Wenn ich eine Instanz von JFrame in einer Methode anzeige,
terminiert mein Hauptprogram wenn ich das Fenster mit dem
Image schieße(mit  frame.setDefaultCloseOperation(JFrame.EXIT_ON_CLOSE).

Also habe ich eine Klasse geschrieben, die die Klasse Thread erweitert und
die ich zum Anzeigen benutze.

Das Problem: wenn ich versuche das erste Image anzuzeigen, wird das
entsprechende Fenster nicht sichtbar. Erst beim zweiten versuch(z.B. mit einem anderen Bild)
werden die BEIDEN Fenster sichtbar.

Woran soll es liegen?
Bin dankbar für jeden Tipp.

Grüße,
Sanin


----------



## Wildcard (30. Apr 2008)

Wenn du nicht willst das dein Programm beim Beenden des Frames terminiert, warum dann EXIT_ON_CLOSE?


----------



## Sanin (30. Apr 2008)

Nun, ich will nur, dass das Fenster, das das Bild anzeigt, geschlossen wird und
der damit verbundene Thread.

Ich will aber weiter mit dem Hauptprogram arbeiten wollen.

Wenn ich HIDE_ON_EXIT wähle, wird das Fenster nicht sichtbar , aber der Thread läuft
noch im hintergrund.

Das ist aber nicht das Problem, sonder dass das erste Fenster nicht gelich sichtbar wird,
sobder erst wenn noch ein Fenster erstellt wird.

Danach geht es gut und korrekt.

Sieht nach einem Buffer Effekt aus.


----------



## Wildcard (30. Apr 2008)

Keine einziges mir bekanntes grafisches Toolkit (darunter auch Swing) ist threadsicher.
Du kannst und darfst verschiedene Frames nicht in threads laufen lassen.


----------



## Sanin (30. Apr 2008)

Das Problem ist auch:

ich kann natürlich die Schlißungsmethode aud HIDE_ON_EXIT setzen.

Aber da ich mein Hauptprogramm nicht mit System.exit(0) terminiere,
werden die nicht sichtbare instanzen von Frames noch im Hindegrund lebendig sein
und das ganze Programm nicht schißen lassen bzw. VM nicht terminieren lassen.

Wie kann man das lösen?


----------



## Wildcard (30. Apr 2008)

Wann willst du dein Programm denn schließen?


----------



## Sanin (30. Apr 2008)

Also ich will es so habe:

Program X läuft als Haupprogram.

A startet JFrames, die Bilder anzeigen und danach geschlossen werden können ohne
Auswirkung auf A zu haben.

Nach einiger Zeit will ich das Hauptprogramm X schlißen.

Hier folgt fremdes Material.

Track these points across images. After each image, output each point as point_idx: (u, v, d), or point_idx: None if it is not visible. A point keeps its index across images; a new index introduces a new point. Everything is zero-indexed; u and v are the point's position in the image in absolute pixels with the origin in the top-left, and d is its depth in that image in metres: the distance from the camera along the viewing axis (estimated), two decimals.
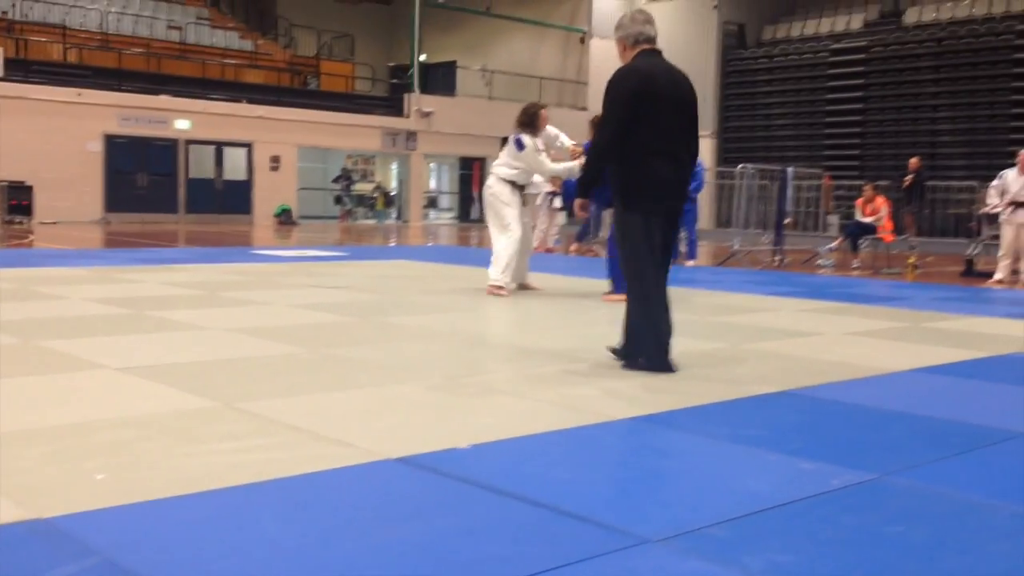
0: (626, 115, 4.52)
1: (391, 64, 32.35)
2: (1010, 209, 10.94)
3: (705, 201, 25.07)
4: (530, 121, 7.96)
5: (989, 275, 11.36)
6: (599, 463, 3.10)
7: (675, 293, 7.51)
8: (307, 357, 4.84)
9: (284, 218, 23.59)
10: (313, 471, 2.85)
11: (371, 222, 26.89)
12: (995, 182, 11.35)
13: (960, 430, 3.64)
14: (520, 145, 7.85)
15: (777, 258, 13.78)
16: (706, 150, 27.48)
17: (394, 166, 29.04)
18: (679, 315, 6.98)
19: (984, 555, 2.35)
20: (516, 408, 3.79)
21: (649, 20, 4.74)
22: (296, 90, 26.79)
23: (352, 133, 25.53)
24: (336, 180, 27.54)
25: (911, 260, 12.28)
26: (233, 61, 26.02)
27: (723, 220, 23.74)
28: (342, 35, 30.94)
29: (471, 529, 2.44)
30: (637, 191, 4.56)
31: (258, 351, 4.94)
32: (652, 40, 4.69)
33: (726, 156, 26.85)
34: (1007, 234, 11.08)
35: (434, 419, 3.59)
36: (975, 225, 14.25)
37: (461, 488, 2.76)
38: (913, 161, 18.44)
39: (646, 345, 4.58)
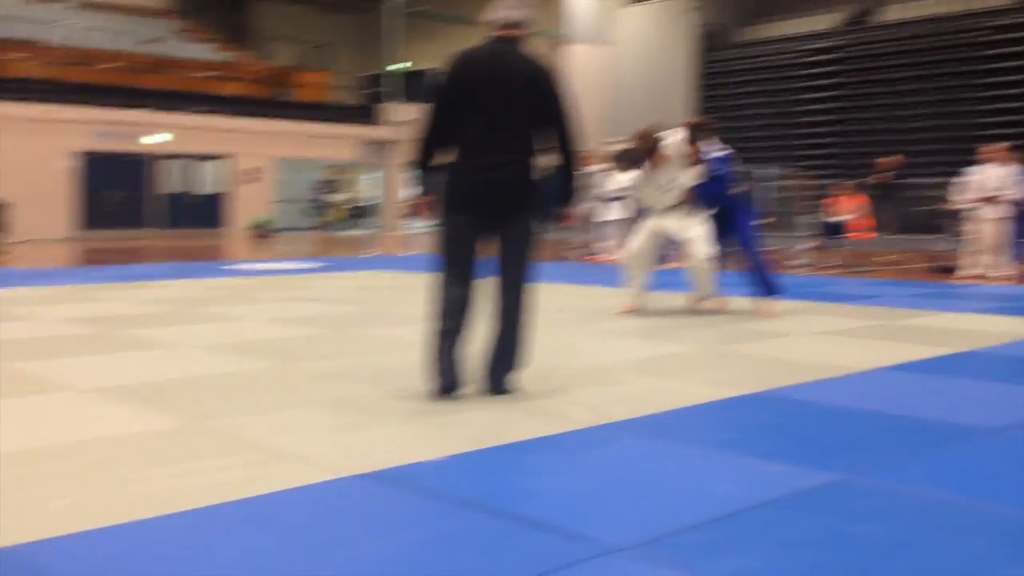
0: (441, 105, 4.09)
1: (367, 74, 32.30)
2: (980, 204, 11.03)
3: None
4: None
5: (960, 270, 11.45)
6: (569, 472, 3.11)
7: (651, 300, 7.47)
8: (279, 372, 4.82)
9: (261, 230, 23.50)
10: (279, 490, 2.83)
11: (350, 233, 26.82)
12: (964, 178, 11.45)
13: (926, 427, 3.67)
14: None
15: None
16: None
17: (371, 176, 28.99)
18: (652, 319, 6.99)
19: (946, 552, 2.37)
20: (486, 419, 3.78)
21: (517, 4, 4.18)
22: (273, 102, 26.72)
23: (329, 144, 25.50)
24: (317, 191, 27.45)
25: (883, 257, 12.36)
26: (210, 73, 25.92)
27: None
28: (319, 45, 30.87)
29: (437, 544, 2.44)
30: (448, 189, 4.12)
31: (229, 368, 4.92)
32: (514, 26, 4.14)
33: None
34: (976, 229, 11.17)
35: (404, 432, 3.59)
36: (944, 221, 14.37)
37: (428, 502, 2.76)
38: (888, 160, 18.54)
39: (432, 364, 4.07)
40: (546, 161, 4.16)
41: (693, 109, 28.26)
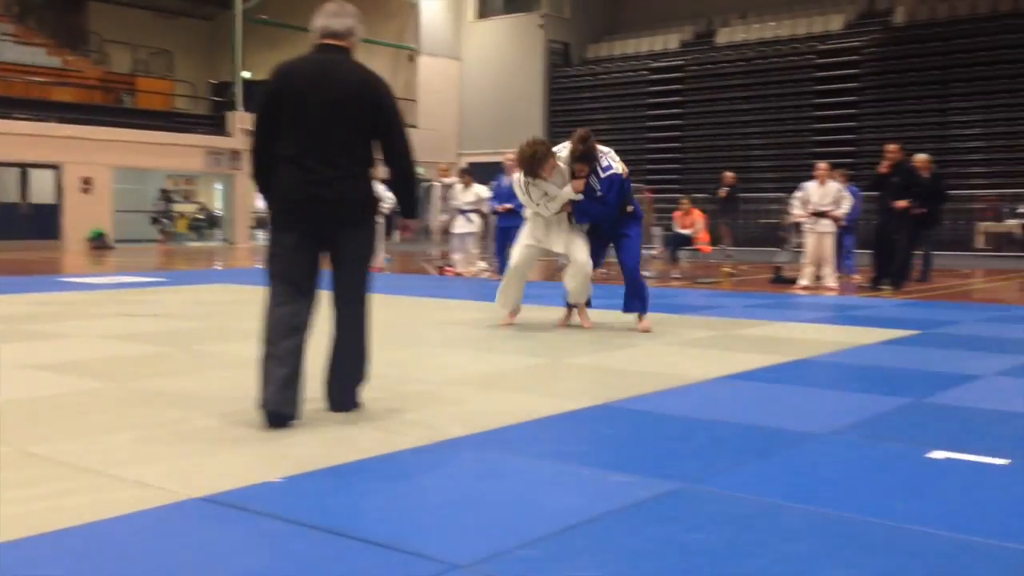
0: (263, 118, 3.96)
1: (213, 81, 31.40)
2: (812, 219, 11.62)
3: None
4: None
5: (796, 281, 12.02)
6: (409, 490, 3.08)
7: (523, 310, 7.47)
8: (113, 393, 4.60)
9: (98, 242, 22.46)
10: (111, 516, 2.70)
11: (194, 244, 25.98)
12: (798, 193, 12.04)
13: (761, 434, 3.82)
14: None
15: (601, 271, 14.11)
16: None
17: (218, 186, 28.18)
18: (506, 331, 7.03)
19: (776, 557, 2.46)
20: (326, 437, 3.70)
21: (339, 12, 4.01)
22: (110, 108, 25.61)
23: (172, 153, 24.59)
24: (161, 201, 26.49)
25: (726, 269, 12.85)
26: (40, 78, 24.63)
27: None
28: (160, 51, 29.83)
29: (276, 567, 2.37)
30: (273, 203, 3.98)
31: (59, 388, 4.66)
32: (336, 35, 3.98)
33: None
34: (810, 242, 11.77)
35: (242, 454, 3.47)
36: (783, 234, 15.08)
37: (270, 525, 2.68)
38: (728, 175, 19.33)
39: (261, 388, 3.84)
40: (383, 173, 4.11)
41: (542, 124, 28.75)
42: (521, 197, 7.29)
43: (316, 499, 2.93)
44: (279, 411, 3.75)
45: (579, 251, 7.17)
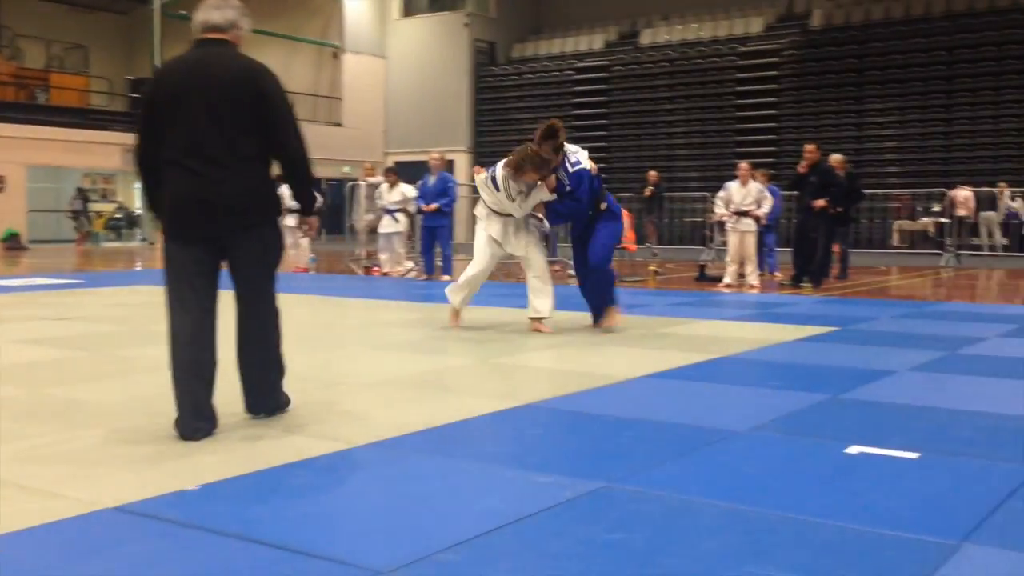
0: (143, 122, 3.79)
1: (131, 77, 30.66)
2: (734, 218, 11.82)
3: (462, 216, 25.53)
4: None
5: (719, 279, 12.22)
6: (332, 495, 3.04)
7: (430, 311, 7.55)
8: (25, 400, 4.46)
9: (11, 243, 21.79)
10: (19, 528, 2.61)
11: (112, 245, 25.35)
12: (721, 193, 12.23)
13: (682, 432, 3.86)
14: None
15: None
16: (461, 165, 27.99)
17: (138, 185, 27.53)
18: (432, 331, 7.01)
19: (696, 554, 2.49)
20: (250, 442, 3.65)
21: (220, 5, 3.80)
22: (23, 105, 24.84)
23: (89, 150, 23.97)
24: (78, 201, 25.78)
25: (652, 267, 13.00)
26: None
27: None
28: (75, 46, 29.04)
29: None
30: (161, 210, 3.78)
31: None
32: (217, 28, 3.78)
33: None
34: (732, 241, 11.97)
35: (160, 459, 3.40)
36: (708, 233, 15.33)
37: (186, 534, 2.62)
38: (652, 174, 19.58)
39: (175, 398, 3.72)
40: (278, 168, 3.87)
41: (468, 123, 28.75)
42: (492, 195, 7.01)
43: (234, 507, 2.88)
44: (193, 437, 3.61)
45: (537, 255, 7.09)
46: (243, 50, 3.87)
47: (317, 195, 4.09)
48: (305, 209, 4.09)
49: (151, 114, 3.74)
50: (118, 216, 27.40)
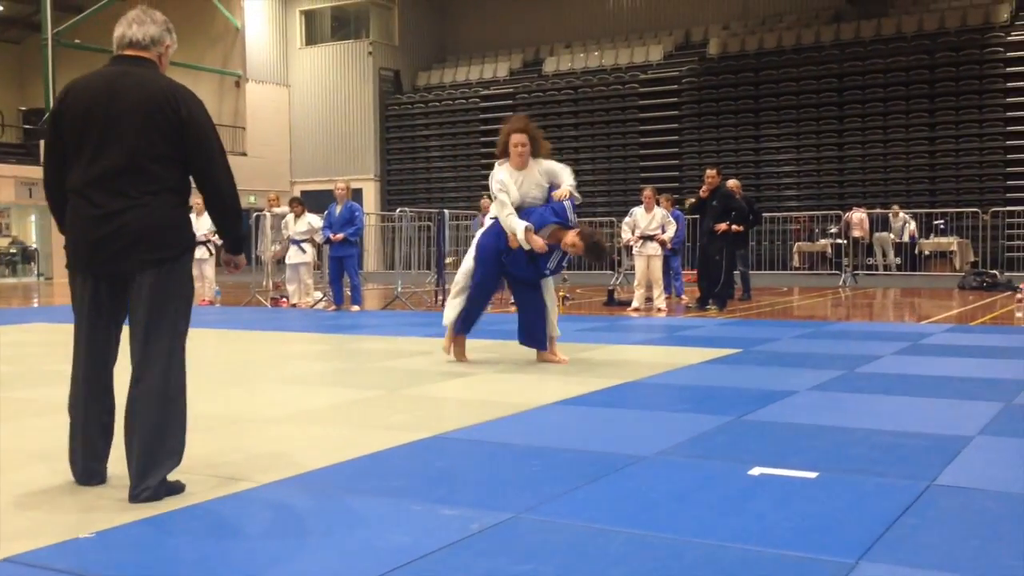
0: (49, 145, 3.49)
1: (23, 108, 29.72)
2: (640, 242, 12.01)
3: (372, 245, 25.39)
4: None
5: (628, 304, 12.38)
6: (235, 537, 2.97)
7: (343, 342, 7.43)
8: None
9: None
10: None
11: (7, 281, 24.44)
12: (627, 218, 12.42)
13: (590, 459, 3.89)
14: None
15: (440, 298, 14.15)
16: (370, 194, 27.85)
17: (33, 218, 26.64)
18: (342, 363, 6.90)
19: None
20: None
21: (140, 19, 3.48)
22: None
23: None
24: None
25: (562, 293, 13.09)
26: None
27: (390, 263, 24.11)
28: None
29: None
30: (66, 241, 3.48)
31: None
32: (135, 44, 3.45)
33: (390, 199, 27.37)
34: (639, 265, 12.15)
35: (55, 507, 3.27)
36: (616, 257, 15.53)
37: None
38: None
39: (71, 444, 3.49)
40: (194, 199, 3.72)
41: (376, 150, 28.66)
42: (503, 191, 6.76)
43: (131, 554, 2.78)
44: (87, 483, 3.45)
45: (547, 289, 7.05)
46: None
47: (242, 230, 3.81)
48: (233, 246, 3.69)
49: (56, 137, 3.44)
50: (12, 251, 26.45)
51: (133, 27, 3.46)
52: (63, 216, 3.48)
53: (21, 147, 26.20)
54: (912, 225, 20.12)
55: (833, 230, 20.70)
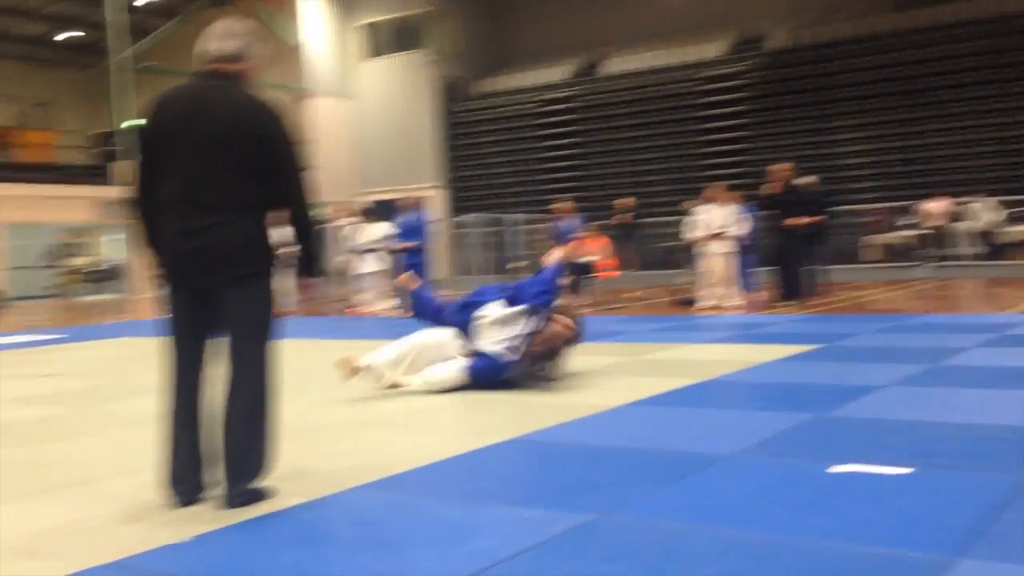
0: (140, 162, 3.50)
1: (99, 132, 30.60)
2: (709, 241, 11.90)
3: (441, 251, 25.57)
4: None
5: (698, 303, 12.27)
6: (326, 540, 3.02)
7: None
8: (10, 459, 4.40)
9: None
10: None
11: (92, 298, 25.17)
12: (693, 217, 12.31)
13: (670, 459, 3.86)
14: None
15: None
16: (437, 201, 28.04)
17: (108, 238, 27.39)
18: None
19: None
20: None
21: (227, 34, 3.47)
22: None
23: (63, 206, 23.88)
24: (54, 256, 25.70)
25: (632, 294, 13.04)
26: None
27: (461, 269, 24.24)
28: (42, 103, 29.00)
29: None
30: (157, 256, 3.52)
31: None
32: (222, 59, 3.45)
33: (458, 206, 27.51)
34: (710, 264, 12.03)
35: (151, 514, 3.35)
36: (684, 257, 15.40)
37: None
38: (625, 202, 19.70)
39: (163, 462, 3.49)
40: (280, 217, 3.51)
41: (440, 159, 28.85)
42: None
43: (226, 557, 2.85)
44: (184, 491, 3.42)
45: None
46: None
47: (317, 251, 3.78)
48: (305, 267, 3.69)
49: (144, 152, 3.47)
50: (97, 269, 27.24)
51: (215, 42, 3.45)
52: (151, 231, 3.51)
53: (96, 168, 26.97)
54: (991, 213, 19.57)
55: (908, 221, 20.24)
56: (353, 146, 30.50)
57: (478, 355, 5.88)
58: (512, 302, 6.13)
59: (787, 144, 23.05)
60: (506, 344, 5.85)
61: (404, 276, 6.51)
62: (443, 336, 6.11)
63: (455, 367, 5.87)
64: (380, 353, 6.00)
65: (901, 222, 20.84)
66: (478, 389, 5.76)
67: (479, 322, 6.00)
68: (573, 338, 6.20)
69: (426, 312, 6.51)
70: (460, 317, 6.16)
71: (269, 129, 3.39)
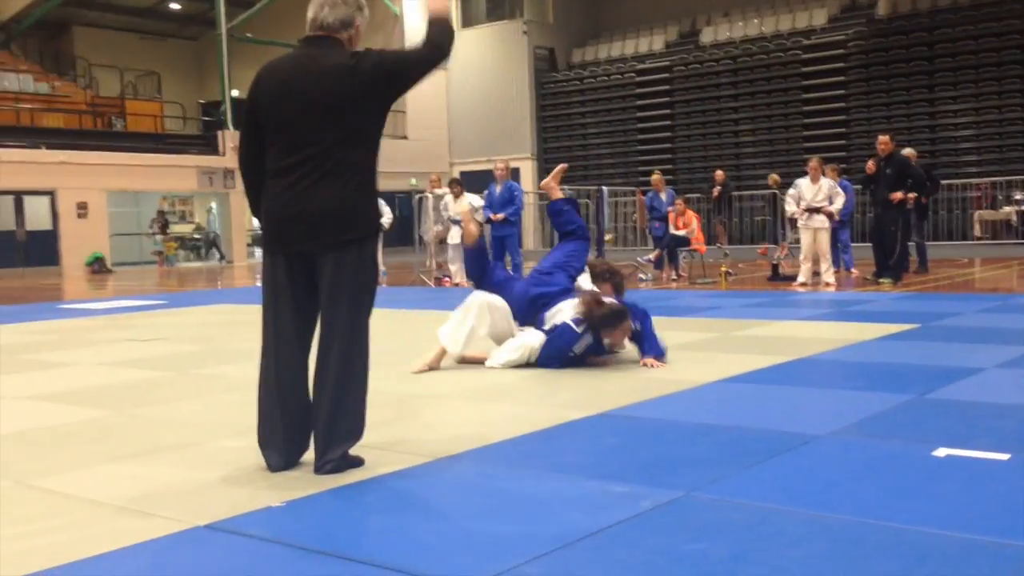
0: (245, 128, 3.57)
1: (202, 101, 31.42)
2: (806, 215, 11.63)
3: (530, 223, 25.59)
4: None
5: (793, 278, 12.03)
6: (414, 509, 3.08)
7: None
8: (114, 421, 4.60)
9: (97, 267, 22.48)
10: (114, 549, 2.70)
11: (191, 265, 26.00)
12: (791, 190, 12.04)
13: (762, 438, 3.81)
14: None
15: None
16: (527, 172, 28.04)
17: (213, 205, 28.20)
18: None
19: (779, 563, 2.46)
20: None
21: (330, 2, 3.49)
22: (100, 132, 25.63)
23: (165, 174, 24.64)
24: (157, 223, 26.63)
25: (724, 268, 12.85)
26: (28, 105, 24.67)
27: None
28: (147, 73, 29.89)
29: None
30: (262, 222, 3.57)
31: (59, 418, 4.66)
32: (326, 26, 3.48)
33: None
34: (805, 239, 11.77)
35: (246, 477, 3.47)
36: (779, 232, 15.09)
37: (273, 550, 2.67)
38: (719, 174, 19.38)
39: (259, 427, 3.56)
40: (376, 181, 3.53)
41: (532, 130, 28.78)
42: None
43: (318, 522, 2.93)
44: (279, 457, 3.49)
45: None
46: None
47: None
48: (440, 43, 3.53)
49: (252, 120, 3.53)
50: (197, 237, 28.12)
51: (325, 9, 3.48)
52: (258, 197, 3.56)
53: (201, 138, 27.73)
54: None
55: (1019, 196, 19.42)
56: (446, 116, 30.67)
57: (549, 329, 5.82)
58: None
59: (890, 115, 22.32)
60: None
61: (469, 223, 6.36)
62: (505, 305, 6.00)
63: (530, 336, 5.85)
64: (452, 335, 5.91)
65: (1009, 196, 20.03)
66: (548, 364, 5.70)
67: (551, 317, 5.90)
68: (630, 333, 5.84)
69: (484, 277, 6.32)
70: (527, 309, 6.02)
71: (366, 68, 3.38)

Dabei können einige von JFrames noch offen sein. Sie müssen dann mit dem 
Hauptprogramm geschlossen werden.

Alles möglichst ohne System.exit(0) da dieser Aufruf bei mir Probleme verursachen könnte.


----------



## Wildcard (30. Apr 2008)

> Nach einiger Zeit will ich das Hauptprogramm X schlißen.


Also öffnet X einen eigenen Frame? Dann setz diesen einen auf EXIT_ON_CLOSE..


----------